*** Input material ***

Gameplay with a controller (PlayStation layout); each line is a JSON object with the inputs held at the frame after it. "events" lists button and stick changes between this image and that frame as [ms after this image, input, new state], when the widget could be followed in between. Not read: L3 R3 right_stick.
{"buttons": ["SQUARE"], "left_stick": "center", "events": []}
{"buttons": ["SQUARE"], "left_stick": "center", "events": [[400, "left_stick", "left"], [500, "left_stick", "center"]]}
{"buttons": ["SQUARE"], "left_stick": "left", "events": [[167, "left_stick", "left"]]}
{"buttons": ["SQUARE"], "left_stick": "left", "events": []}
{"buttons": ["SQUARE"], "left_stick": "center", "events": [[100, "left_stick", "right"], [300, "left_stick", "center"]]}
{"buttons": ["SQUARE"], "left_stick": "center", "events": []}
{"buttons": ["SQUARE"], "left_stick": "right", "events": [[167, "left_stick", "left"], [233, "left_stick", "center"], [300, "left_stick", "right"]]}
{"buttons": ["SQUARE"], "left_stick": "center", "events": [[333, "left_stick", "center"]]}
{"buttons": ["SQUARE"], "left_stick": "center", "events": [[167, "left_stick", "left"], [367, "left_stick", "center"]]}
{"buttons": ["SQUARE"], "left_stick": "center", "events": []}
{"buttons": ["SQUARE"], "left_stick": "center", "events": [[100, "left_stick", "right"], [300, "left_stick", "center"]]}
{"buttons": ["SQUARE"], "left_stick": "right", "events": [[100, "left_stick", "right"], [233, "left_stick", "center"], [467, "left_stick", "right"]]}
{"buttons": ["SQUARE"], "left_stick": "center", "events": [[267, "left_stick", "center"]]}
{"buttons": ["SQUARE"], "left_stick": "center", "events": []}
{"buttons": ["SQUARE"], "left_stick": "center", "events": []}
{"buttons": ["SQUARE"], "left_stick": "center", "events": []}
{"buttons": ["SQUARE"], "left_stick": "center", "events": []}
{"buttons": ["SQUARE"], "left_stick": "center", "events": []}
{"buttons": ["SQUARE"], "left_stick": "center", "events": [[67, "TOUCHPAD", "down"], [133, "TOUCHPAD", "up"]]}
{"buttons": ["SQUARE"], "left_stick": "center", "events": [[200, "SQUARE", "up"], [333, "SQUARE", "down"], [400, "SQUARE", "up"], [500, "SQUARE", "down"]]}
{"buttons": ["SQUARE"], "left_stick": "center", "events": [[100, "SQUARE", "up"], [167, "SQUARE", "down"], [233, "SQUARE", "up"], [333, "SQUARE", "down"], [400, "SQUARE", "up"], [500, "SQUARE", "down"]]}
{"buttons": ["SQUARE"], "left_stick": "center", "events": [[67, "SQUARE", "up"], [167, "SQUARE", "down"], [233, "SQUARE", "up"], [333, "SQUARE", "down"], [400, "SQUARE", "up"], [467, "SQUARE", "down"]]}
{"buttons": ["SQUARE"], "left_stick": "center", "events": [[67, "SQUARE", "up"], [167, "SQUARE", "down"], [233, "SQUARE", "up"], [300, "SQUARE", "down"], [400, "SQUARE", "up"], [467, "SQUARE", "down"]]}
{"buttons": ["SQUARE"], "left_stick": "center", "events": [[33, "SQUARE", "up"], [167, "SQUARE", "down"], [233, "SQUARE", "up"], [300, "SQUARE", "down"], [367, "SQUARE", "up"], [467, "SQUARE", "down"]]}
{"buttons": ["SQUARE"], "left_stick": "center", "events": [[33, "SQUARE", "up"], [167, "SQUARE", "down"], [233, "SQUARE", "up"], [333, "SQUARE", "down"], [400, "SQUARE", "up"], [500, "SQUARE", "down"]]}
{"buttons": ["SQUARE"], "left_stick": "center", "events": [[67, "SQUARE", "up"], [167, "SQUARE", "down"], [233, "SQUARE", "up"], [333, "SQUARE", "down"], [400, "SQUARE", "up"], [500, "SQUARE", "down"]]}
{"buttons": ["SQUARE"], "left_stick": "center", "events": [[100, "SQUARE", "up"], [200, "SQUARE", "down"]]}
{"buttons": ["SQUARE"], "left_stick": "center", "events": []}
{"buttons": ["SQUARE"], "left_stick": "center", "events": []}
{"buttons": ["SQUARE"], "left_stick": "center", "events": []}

*** End of Input material ***

■ **Exercise brief**
Each record above should be returned exactly as it appears.

■ **Reply to the exercise**
Gameplay with a controller (PlayStation layout); each line is a JSON object with the inputs held at the frame after it. "events" lists button and stick changes between this image and that frame as [ms after this image, input, new state], when the widget could be followed in between. Not read: L3 R3 right_stick.
{"buttons": ["SQUARE"], "left_stick": "center", "events": []}
{"buttons": ["SQUARE"], "left_stick": "center", "events": [[400, "left_stick", "left"], [500, "left_stick", "center"]]}
{"buttons": ["SQUARE"], "left_stick": "left", "events": [[167, "left_stick", "left"]]}
{"buttons": ["SQUARE"], "left_stick": "left", "events": []}
{"buttons": ["SQUARE"], "left_stick": "center", "events": [[100, "left_stick", "right"], [300, "left_stick", "center"]]}
{"buttons": ["SQUARE"], "left_stick": "center", "events": []}
{"buttons": ["SQUARE"], "left_stick": "right", "events": [[167, "left_stick", "left"], [233, "left_stick", "center"], [300, "left_stick", "right"]]}
{"buttons": ["SQUARE"], "left_stick": "center", "events": [[333, "left_stick", "center"]]}
{"buttons": ["SQUARE"], "left_stick": "center", "events": [[167, "left_stick", "left"], [367, "left_stick", "center"]]}
{"buttons": ["SQUARE"], "left_stick": "center", "events": []}
{"buttons": ["SQUARE"], "left_stick": "center", "events": [[100, "left_stick", "right"], [300, "left_stick", "center"]]}
{"buttons": ["SQUARE"], "left_stick": "right", "events": [[100, "left_stick", "right"], [233, "left_stick", "center"], [467, "left_stick", "right"]]}
{"buttons": ["SQUARE"], "left_stick": "center", "events": [[267, "left_stick", "center"]]}
{"buttons": ["SQUARE"], "left_stick": "center", "events": []}
{"buttons": ["SQUARE"], "left_stick": "center", "events": []}
{"buttons": ["SQUARE"], "left_stick": "center", "events": []}
{"buttons": ["SQUARE"], "left_stick": "center", "events": []}
{"buttons": ["SQUARE"], "left_stick": "center", "events": []}
{"buttons": ["SQUARE"], "left_stick": "center", "events": [[67, "TOUCHPAD", "down"], [133, "TOUCHPAD", "up"]]}
{"buttons": ["SQUARE"], "left_stick": "center", "events": [[200, "SQUARE", "up"], [333, "SQUARE", "down"], [400, "SQUARE", "up"], [500, "SQUARE", "down"]]}
{"buttons": ["SQUARE"], "left_stick": "center", "events": [[100, "SQUARE", "up"], [167, "SQUARE", "down"], [233, "SQUARE", "up"], [333, "SQUARE", "down"], [400, "SQUARE", "up"], [500, "SQUARE", "down"]]}
{"buttons": ["SQUARE"], "left_stick": "center", "events": [[67, "SQUARE", "up"], [167, "SQUARE", "down"], [233, "SQUARE", "up"], [333, "SQUARE", "down"], [400, "SQUARE", "up"], [467, "SQUARE", "down"]]}
{"buttons": ["SQUARE"], "left_stick": "center", "events": [[67, "SQUARE", "up"], [167, "SQUARE", "down"], [233, "SQUARE", "up"], [300, "SQUARE", "down"], [400, "SQUARE", "up"], [467, "SQUARE", "down"]]}
{"buttons": ["SQUARE"], "left_stick": "center", "events": [[33, "SQUARE", "up"], [167, "SQUARE", "down"], [233, "SQUARE", "up"], [300, "SQUARE", "down"], [367, "SQUARE", "up"], [467, "SQUARE", "down"]]}
{"buttons": ["SQUARE"], "left_stick": "center", "events": [[33, "SQUARE", "up"], [167, "SQUARE", "down"], [233, "SQUARE", "up"], [333, "SQUARE", "down"], [400, "SQUARE", "up"], [500, "SQUARE", "down"]]}
{"buttons": ["SQUARE"], "left_stick": "center", "events": [[67, "SQUARE", "up"], [167, "SQUARE", "down"], [233, "SQUARE", "up"], [333, "SQUARE", "down"], [400, "SQUARE", "up"], [500, "SQUARE", "down"]]}
{"buttons": ["SQUARE"], "left_stick": "center", "events": [[100, "SQUARE", "up"], [200, "SQUARE", "down"]]}
{"buttons": ["SQUARE"], "left_stick": "center", "events": []}
{"buttons": ["SQUARE"], "left_stick": "center", "events": []}
{"buttons": ["SQUARE"], "left_stick": "center", "events": []}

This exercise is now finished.